### Required actions
**A)** Answer these questions about the Lucene mailing-list thread.
(i) To which mailing list was the thread posted?
(ii) Which tokenizer class does the code create?
(iii) Which two token types are added to the stopTypes set?
**B)** Continue the Lucene mailing-list thread on removing emails from a TokenStream, starting after its last line.

### Passage provided
■ ■ ■ ■ ■ ■ ■

You are viewing a plain text version of this content. The canonical link for it is here.
Posted to java-user@lucene.apache.org by Gucko Gucko <gu...@googlemail.com> on 2013/06/12 20:39:20 UTC
Remove/Filter emails from a TokenStream?
Hello all,
is there a filter I can use to remove emails from a TokenStream?
so far I'm using this to remove numbers, URls, and I would like to remove
emails too:
Tokenizer tokenizer = new UAX29URLEmailTokenizer(Version.LUCENE_43,
new StringReader(text));
Set<String> stopTypes = new HashSet<String>();
stopTypes.add("<URL>");
stopTypes.add("<NUM>");
TokenStream stream = new TypeTokenFilter(true, tokenizer, stopTypes);
stream = new StandardFilter( Version.LUCENE_43, stream );
stream = new LowerCaseFilter(Version.LUCENE_43, stream);
Thanks a million!
Best
Re: Remove/Filter emails from a TokenStream?
Posted by Gucko Gucko <gu...@googlemail.com>.

■ ■ ■ ■ ■ ■ ■

### Exercise data
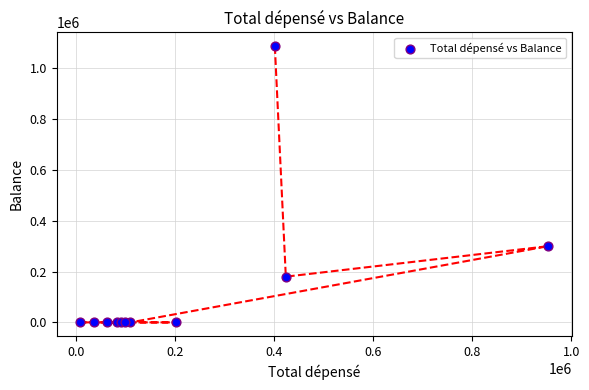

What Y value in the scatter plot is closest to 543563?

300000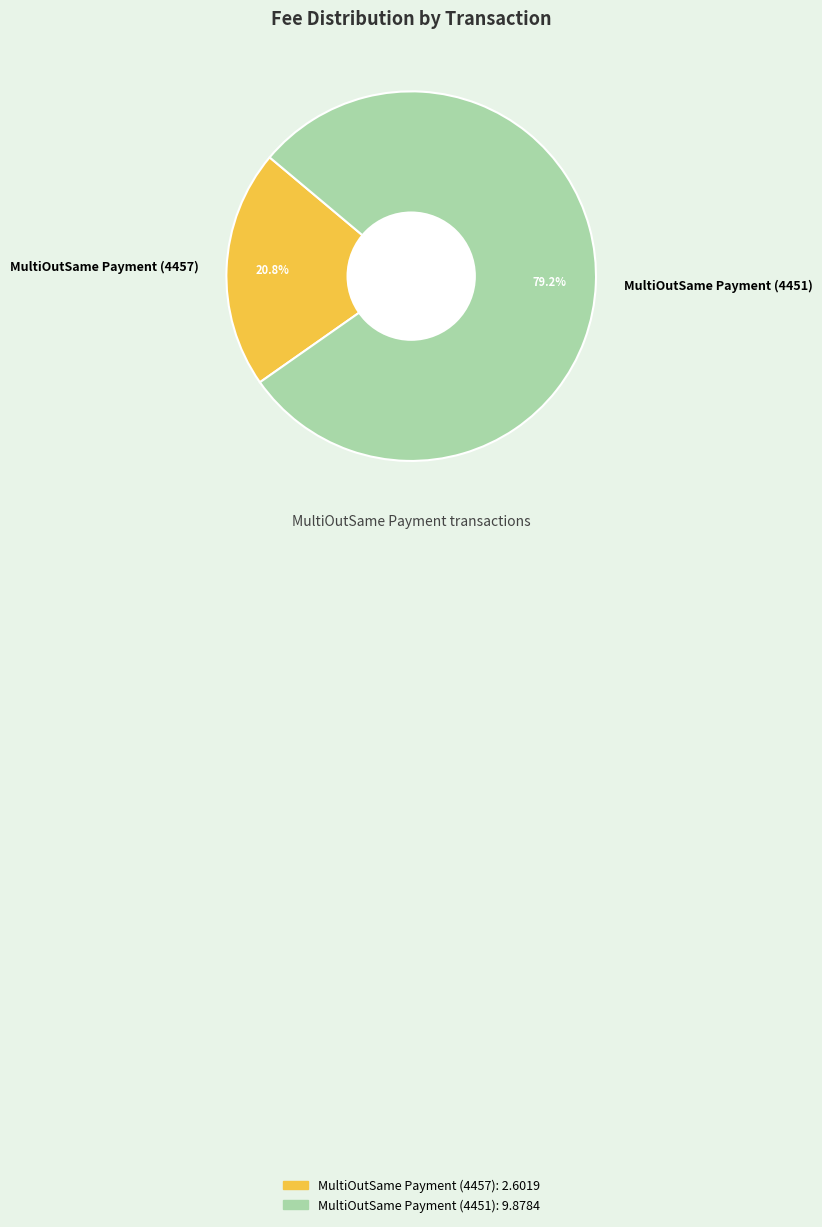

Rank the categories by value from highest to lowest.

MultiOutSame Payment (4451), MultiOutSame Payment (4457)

■ ■ ■ ■ ■ ■ ■

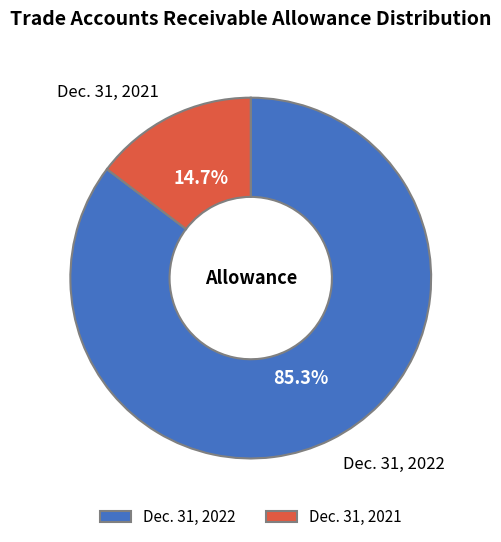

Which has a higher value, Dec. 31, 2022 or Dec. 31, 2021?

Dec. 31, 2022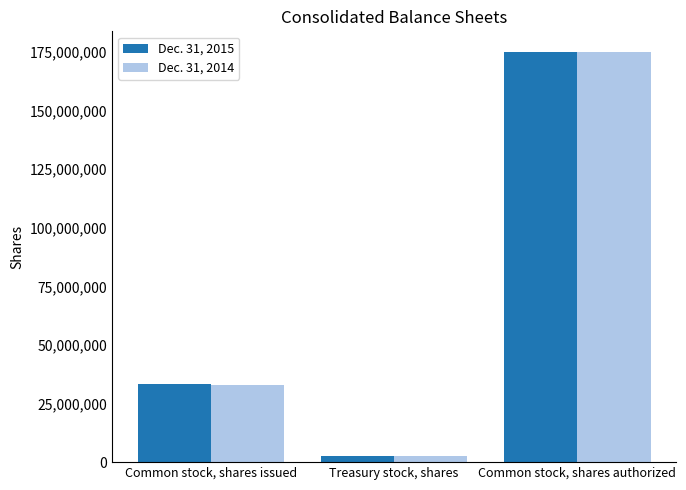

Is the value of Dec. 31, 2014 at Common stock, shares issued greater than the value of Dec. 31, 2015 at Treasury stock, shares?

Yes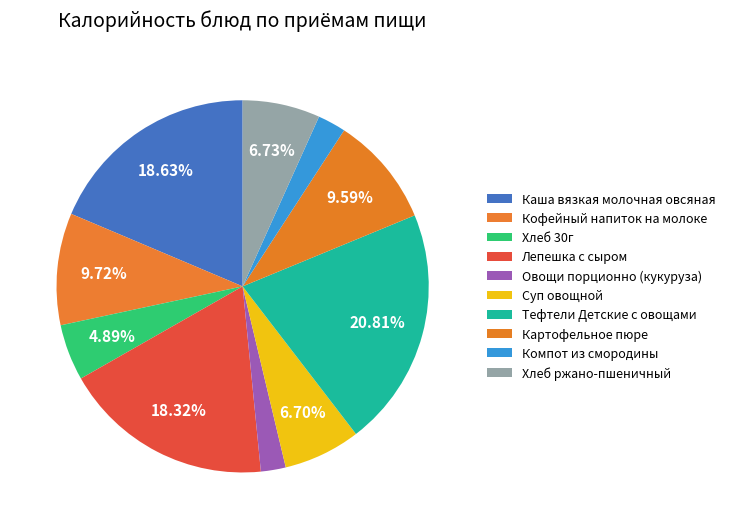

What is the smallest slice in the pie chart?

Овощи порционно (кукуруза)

■ ■ ■ ■ ■ ■ ■

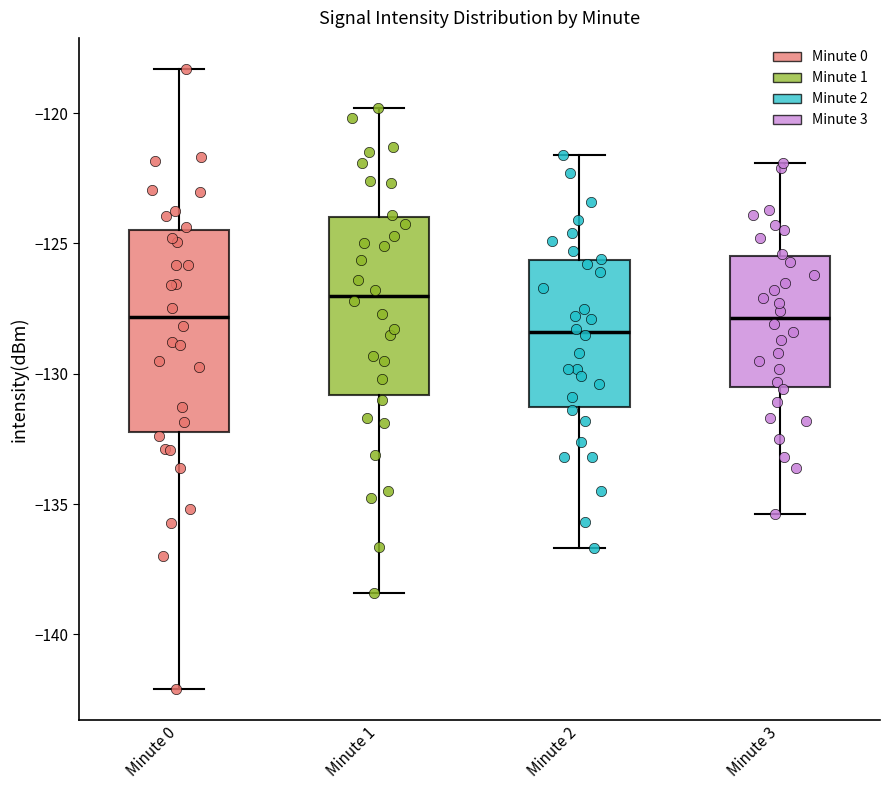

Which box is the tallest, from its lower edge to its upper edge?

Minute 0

■ ■ ■ ■ ■ ■ ■

### Answers below
**A)**
(i) java-user@lucene.apache.org
(ii) UAX29URLEmailTokenizer
(iii) "<URL>" and "<NUM>"

**B)**
Hello,
I figured out how to solve this. I just added stopTypes.add("<EMAIL>");
On Wed, Jun 12, 2013 at 8:39 PM, Gucko Gucko <gu...@googlemail.com>wrote:
> Hello all,
>
> is there a filter I can use to remove emails from a TokenStream?
>
> so far I'm using this to remove numbers, URls, and I would like to remove
> emails too:
>
> Tokenizer tokenizer = new UAX29URLEmailTokenizer(Version.LUCENE_43,
>
> new StringReader(text));
>
> Set<String> stopTypes = new HashSet<String>();
>
> stopTypes.add("<URL>");
>
> stopTypes.add("<NUM>");
>
> TokenStream stream = new TypeTokenFilter(true, tokenizer, stopTypes);
>
> stream = new StandardFilter( Version.LUCENE_43, stream );
>
> stream = new LowerCaseFilter(Version.LUCENE_43, stream);
>
>
> Thanks a million!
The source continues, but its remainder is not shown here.